INDIANAPOLIS | Democrats drove a stake through Republican Gov. Mitch Daniels' local government reform plan Tuesday, dealing a potentially fatal blow to an issue at the heart of his legislative agenda.
The House Government and Regulatory Reform Committee, led by Rep. John Bartlett, D-Indianapolis, amended five separate reform proposals into one bill. And the Democratic-controlled panel voted 1-7 to kill the combined measure as Republicans stormed out in protest.
"Certainly I'm disappointed," Sen. Ed Charbonneau, R-Valparaiso, said after an election reform measure he co-authored fell victim to the House maneuvering. "This is a long process but sometimes a pretty ugly process."
The legislative surgery got off to a bad start when Rep. Steve Stemler, D-Jeffersonville, bucked fellow Democrats and voted against the amendment to combine the five proposals. That forced Chairman Bartlett, a rookie legislator, to hastily recess the committee.
The panel returned minutes later and took more than three hours of testimony on the efforts to eliminate townships, reorganize library districts, streamline county government and adopt a handful of election reforms. The amendment to lump all of those proposals into one bill prevailed the second time around on a 7-5 vote.
Reps. Earl Harris, D-East Chicago, and Mara Candelaria Reardon, D-Munster, voted to defeat the combined measure.
Candelaria Reardon said she supported the library reorganization bill and the bid to streamline county government but couldn't stomach the township abolition effort.
"Our best chance of getting true reform is not doing it all at once," she said. "We've got a great township trustee in (North Township Trustee) Frank Mrvan, and I don't think we have the same problems that Calumet Township has in our efficiencies."
During the hearing, Griffith Town Council President Rick Ryfa chronicled the town's attempt to escape from the tax burden of Calumet Township, which is dominated by Gary. Democrats, meanwhile, argued the recession should stymie the attempt to shift temporary poor relief delivered by townships to the county level.
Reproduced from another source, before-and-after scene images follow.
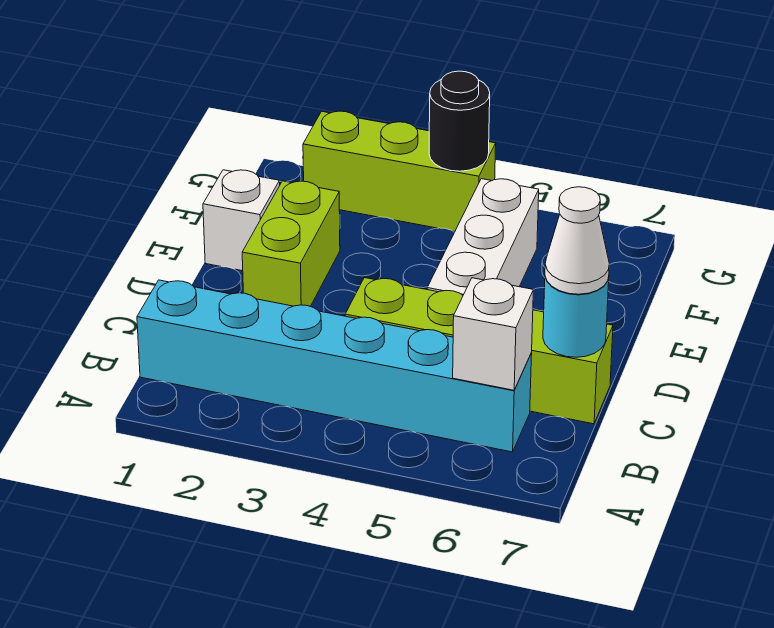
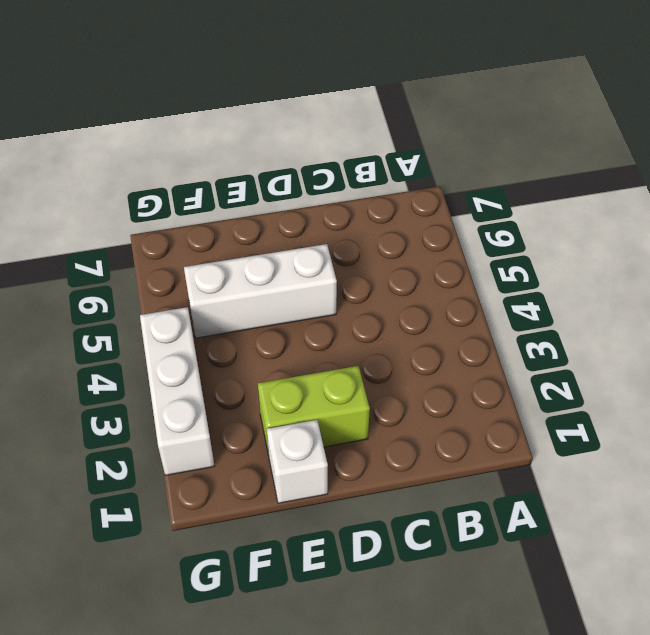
white 1x3 brick [140,307,215,475] -> lime 1x3 brick [303,111,496,231]
none -> cyan 1x6 brick [137,280,532,452]
none -> lime 1x4 brick [345,278,613,424]

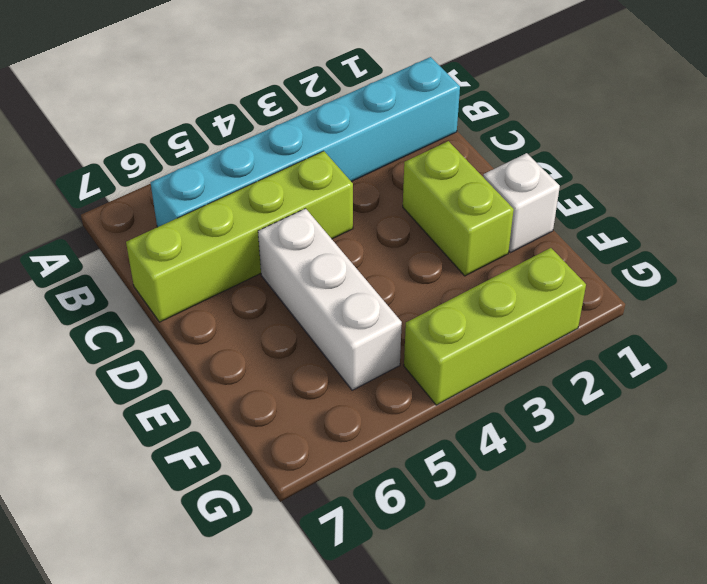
none -> white 1x1 brick [453,278,533,390]
none -> cyan 1x1 round brick [543,277,609,357]

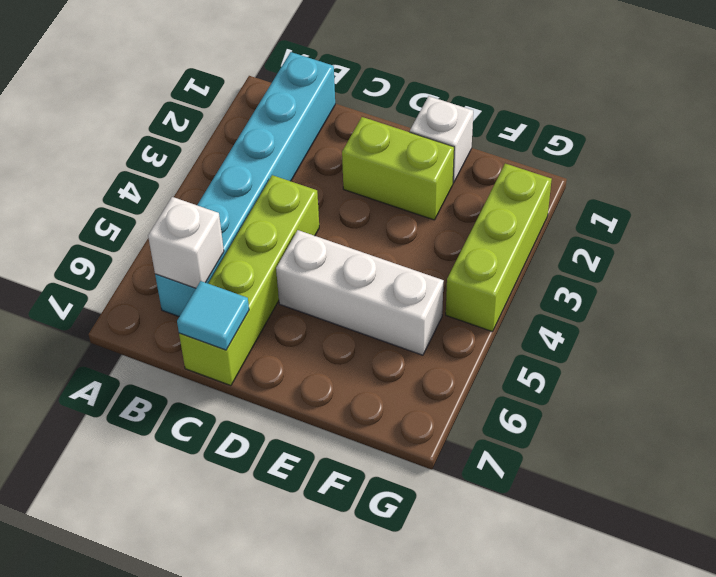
cyan 1x1 tile [177,281,249,350] -> cyan 1x1 round brick [543,277,609,357]
none -> black 1x1 round brick [429,71,490,171]
none -> white 1x1 cone [545,187,609,294]

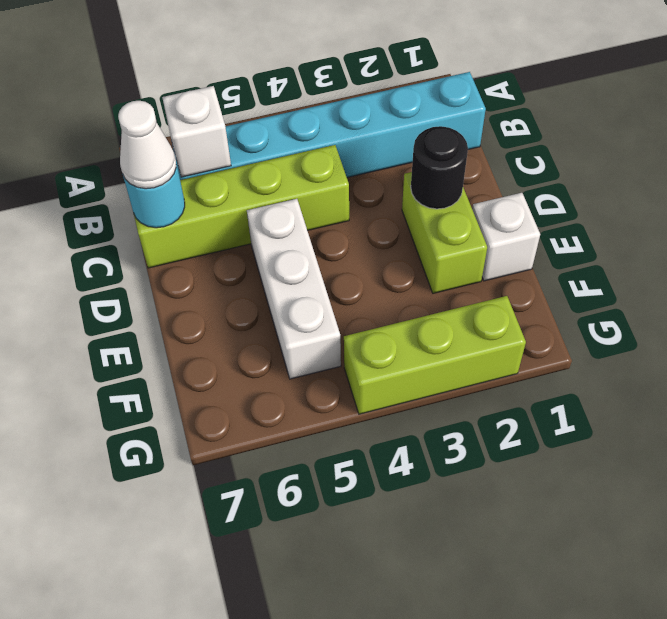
black 1x1 round brick [411,126,468,209] -> black 1x1 round brick moved to [429,71,490,171]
Democrats, including Candelaria Reardon, also argued against Charbonneau's contribution to the reform agenda, which would prohibit public employees from serving elected office within the same unit of government for which they work.
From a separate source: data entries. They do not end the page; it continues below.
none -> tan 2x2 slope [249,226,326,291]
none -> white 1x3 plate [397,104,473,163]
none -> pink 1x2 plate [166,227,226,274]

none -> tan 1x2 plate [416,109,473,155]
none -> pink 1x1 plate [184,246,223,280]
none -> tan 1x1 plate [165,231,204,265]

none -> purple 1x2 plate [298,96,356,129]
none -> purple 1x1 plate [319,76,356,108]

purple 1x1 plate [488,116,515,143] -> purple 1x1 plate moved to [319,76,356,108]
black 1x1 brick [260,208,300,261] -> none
"In the town of Lowell, that was a real problem," countered Sen. Connie Lawson, R-Danville. A police officer making budget decisions on the Town Council, she said, "basically became the police chief's boss."
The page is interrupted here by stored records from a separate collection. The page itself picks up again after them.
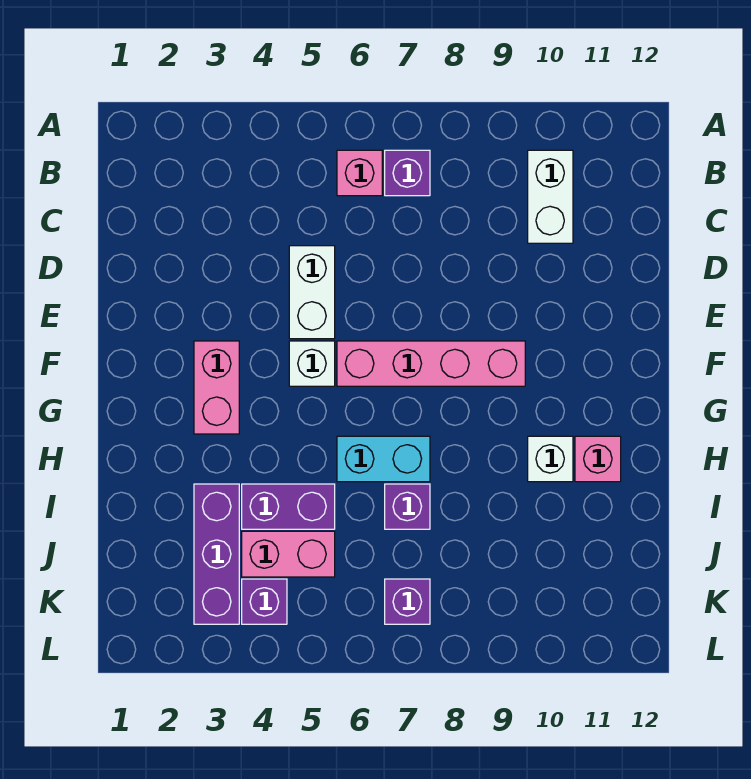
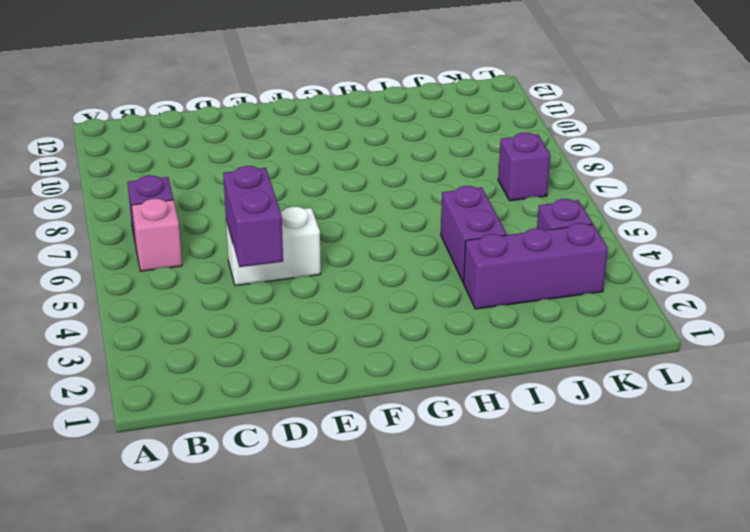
purple 1x2 brick [223,166,283,267] -> none
none -> white 1x2 brick [528,150,573,243]
none -> pink 1x2 brick [194,341,239,434]
none -> white 1x1 brick [289,341,335,386]

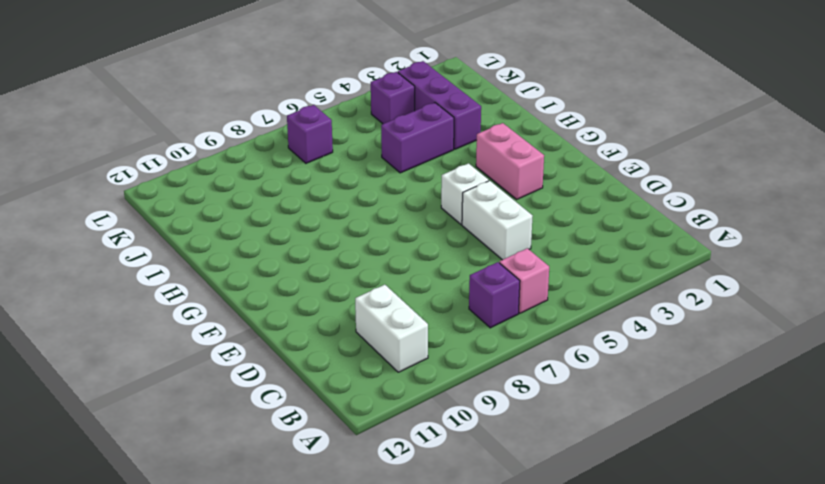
none -> pink 1x4 brick [337,341,525,386]
none -> cyan 1x2 brick [337,436,430,482]
none -> white 1x1 brick [528,436,573,482]

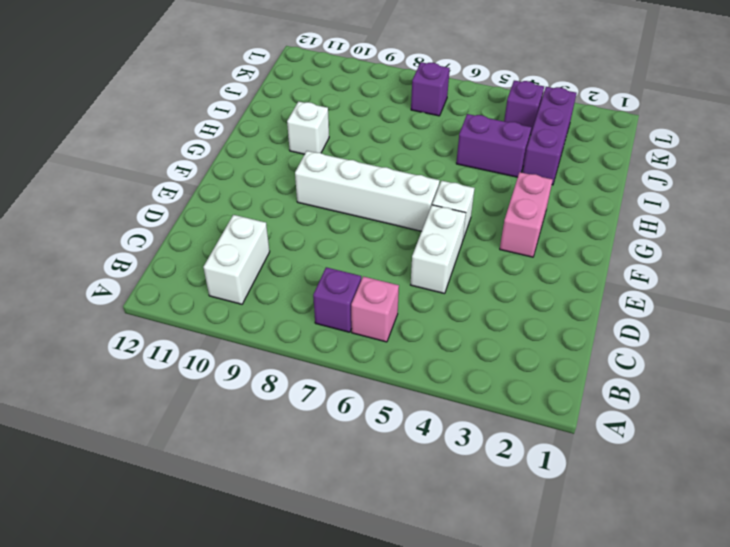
white 1x4 brick [295,151,440,231] -> pink 1x4 brick [337,341,525,386]
none -> cyan 1x2 brick [337,436,430,482]
none -> pink 1x1 brick [575,436,621,482]
none -> purple 1x1 brick [385,484,430,529]

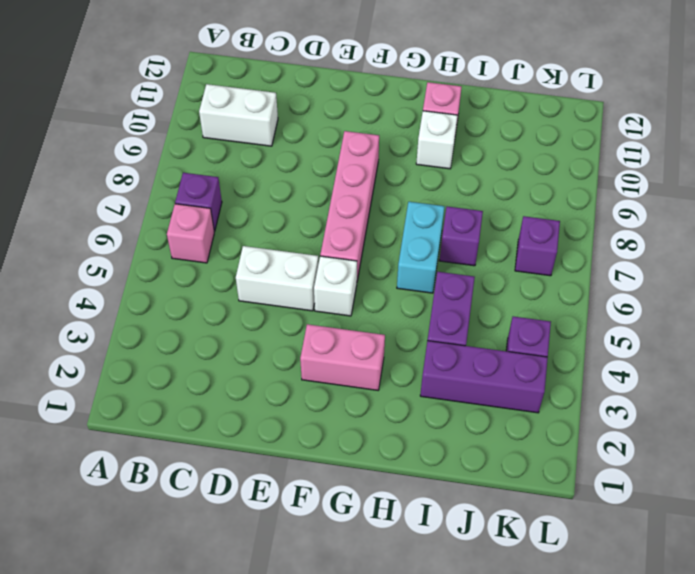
none -> pink 1x2 brick [242,531,335,577]

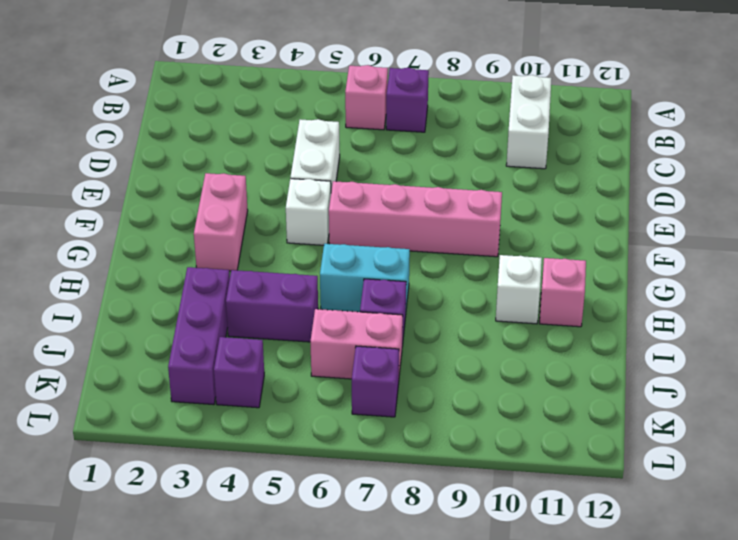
pink 1x2 brick [310,309,403,379] -> pink 1x2 brick moved to [242,531,335,577]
Meanwhile, critics contend the move would strap police and firefighters with a prohibition of holding office that is now reserved for convicted felons.
Procedurally speaking, several of the separate reform measures approved by the Senate remain alive in the House. But after the combined measure failed Tuesday, Candelaria Reardon said she does not expect House leadership to give the individual proposals another try.